Tuesday, December 13, 2016

How to Get a Head in New York City

The Cannibal.  Conjuring images of human steaks and a high risk of catching kuru, I love this beer-and-meat-centric pub, sister restaurant to the late lamented (by me anyway) Resto, and the second best food thing about working in Murray Hill (proximity to Kalustyan's is number one).  I was there a couple of months ago with some work friends and we made a plan to come back for the half pig's head. Because when you see half a pig's head on a menu, I think you're sort of duty-bound to order it.

It took a while to schedule, but today was the day for it.  And it almost didn't happen!  In the interim the Cannibal took it off the lunch menu; normally it's only available as a dinner item now.   Good to know. Fortunately, the server helping us out asked in the back and they had one head (like, two half-heads) that they could make for lunch, if we were willing to wait.  And we were willing to wait.  We ordered some sausage and Brussels sprouts and other stuff, and some beer.  And lo and behold, in due course this beauty came and joined us at the table.

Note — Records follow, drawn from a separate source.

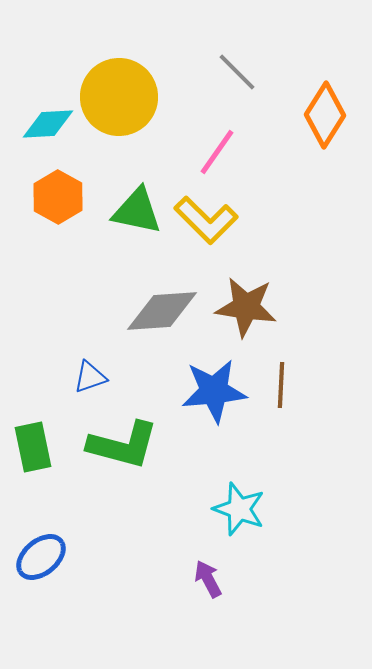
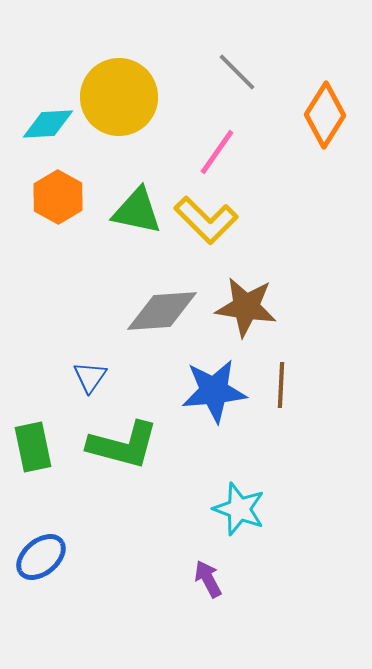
blue triangle: rotated 36 degrees counterclockwise
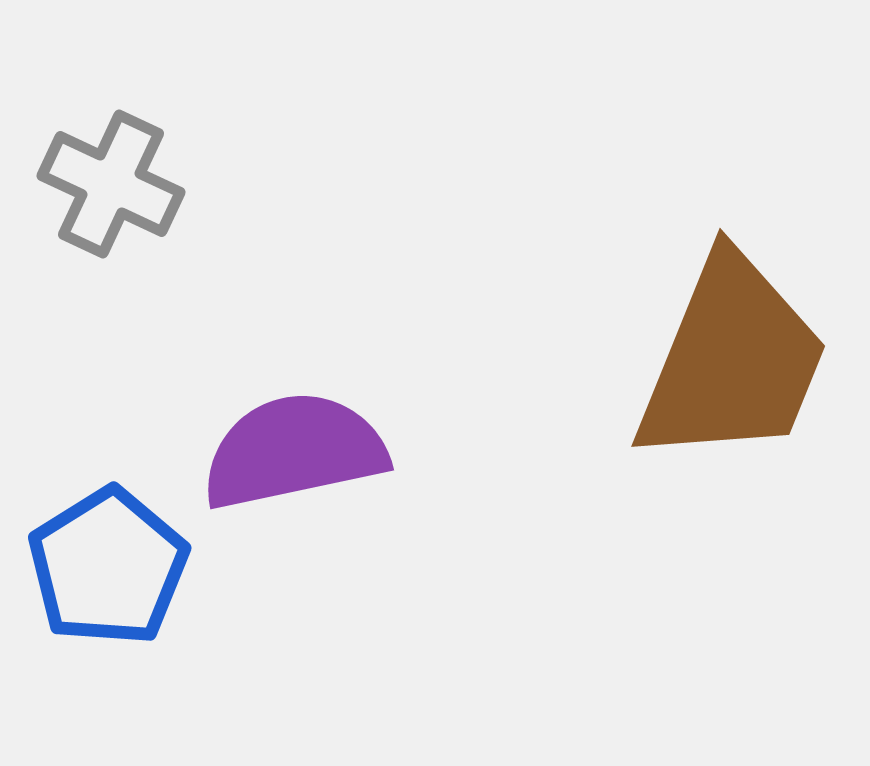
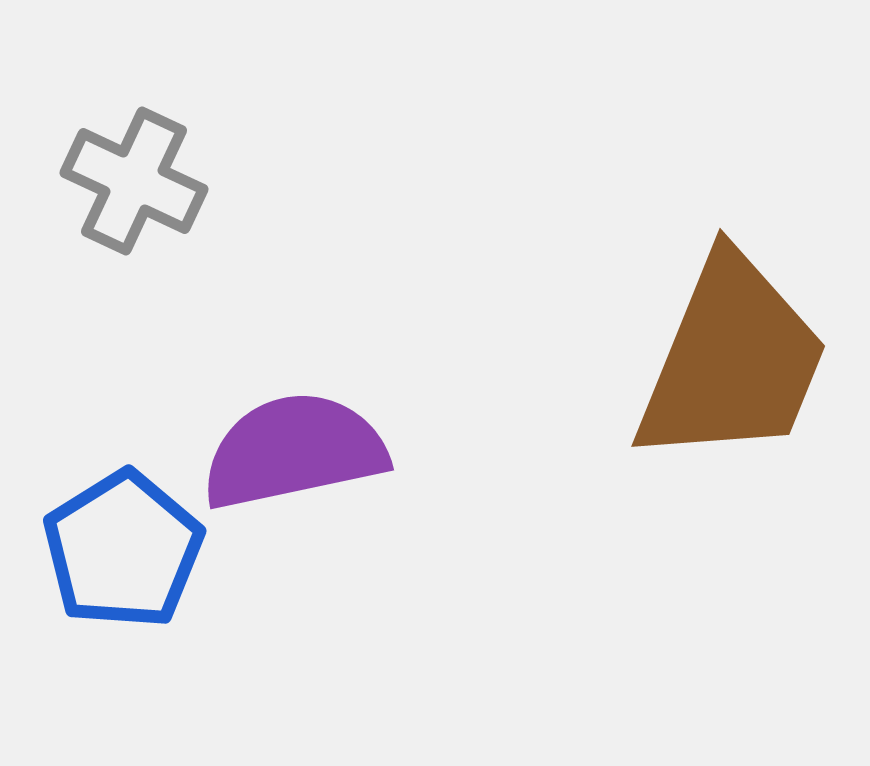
gray cross: moved 23 px right, 3 px up
blue pentagon: moved 15 px right, 17 px up
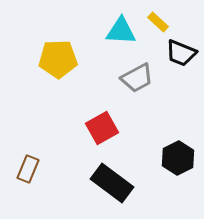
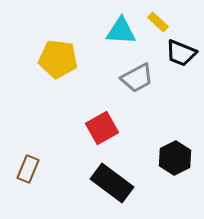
yellow pentagon: rotated 9 degrees clockwise
black hexagon: moved 3 px left
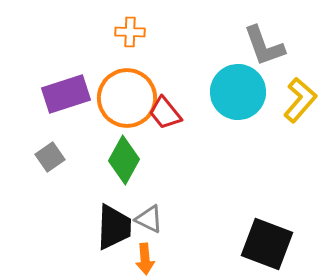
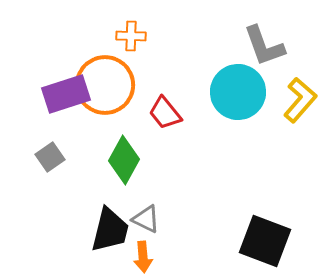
orange cross: moved 1 px right, 4 px down
orange circle: moved 22 px left, 13 px up
gray triangle: moved 3 px left
black trapezoid: moved 4 px left, 3 px down; rotated 12 degrees clockwise
black square: moved 2 px left, 3 px up
orange arrow: moved 2 px left, 2 px up
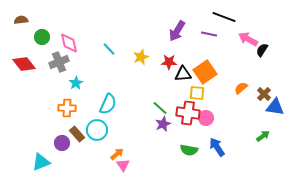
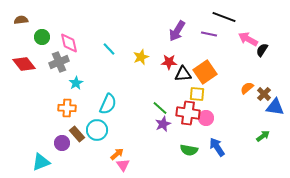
orange semicircle: moved 6 px right
yellow square: moved 1 px down
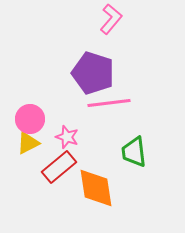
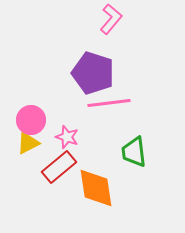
pink circle: moved 1 px right, 1 px down
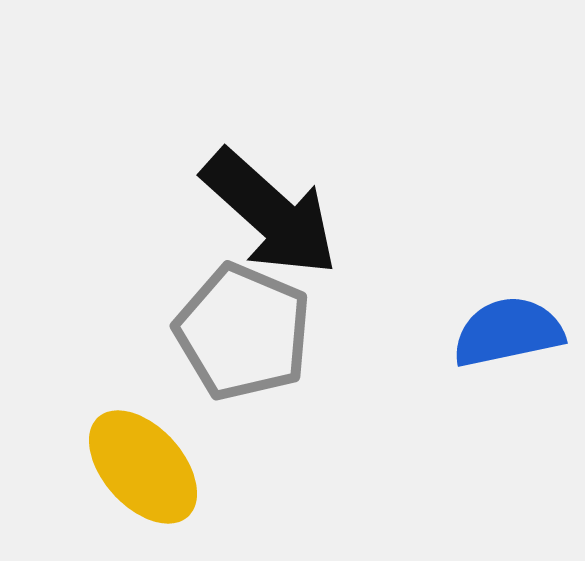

The Cannibal does their half pig's head General Tso's style -- lots of peppers and green onion and a sweet-and-spicy sauce with anise and Szechuan peppercorns and whatnot.  And served with some greens and thin pancakes for wrapping in. 

Wow.  I've had whole pigs a couple of times, but never dug into a head (or half a head)--we focused mainly on the rest of the animal.  And those were suckling pigs, not a grownup.  Half a pig's head is  daunting.  And carving something's face up to eat it can't help but evoke, let's call them "Lecterian" thoughts.  Especially given the name of the establishment.
Once we got going though, wow.  My second reaction was, it was surprisingly fatty.  I suppose I shouldn't be surprised, jowls and all.  But lots of fat.  Almost to the point where I'd say belly has nothing on face.  It was interesting from a purely anatomical perspective exploring the head to find the meaty bits (the underside, like I guess the bottom of the jaw muscles?, was particularly good.  And cheeks of course.).  I didn't really love the ear.  I have had stellar pigs' ears before, and was looking forward to this one.  But it was a little too chewy for my taste -- I like them when they are super super crisp.  Maybe a pig versus piglet, size thing?  The skin was phenomenal, though.  Despite the glaze, it was crisp and flavorful, absolutely perfect. 

Lastly I'd say that if you ever want to follow in my dining footsteps, bring a group.  We were four and ordered several other things, and the head was plenty for us.  A smaller group would definitely have had leftovers.  And as with other major carnivorous experiences, I found that all I really want for the next 24 hours or so is, like, a salad or maybe a little sushi.  Balance must be restored!

My sincere thanks to M., E., and L., for their dining adventuresomeness.  Looking forward to eating with you again!